Exactly as given, restate each record that follows.

*** ENTRIES SUPPLIED ***

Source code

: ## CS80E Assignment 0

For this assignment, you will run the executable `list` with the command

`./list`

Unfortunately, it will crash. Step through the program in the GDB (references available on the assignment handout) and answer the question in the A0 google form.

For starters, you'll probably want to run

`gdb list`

*** End of ENTRIES SUPPLIED ***

**RESPONSE TO THE TASK:**
Source code

: ## CS80E Assignment 0

For this assignment, you will run the executable `list` with the command

`./list`

Unfortunately, it will crash. Step through the program in the GDB (references available on the assignment handout) and answer the question in the A0 google form.

For starters, you'll probably want to run

`gdb list`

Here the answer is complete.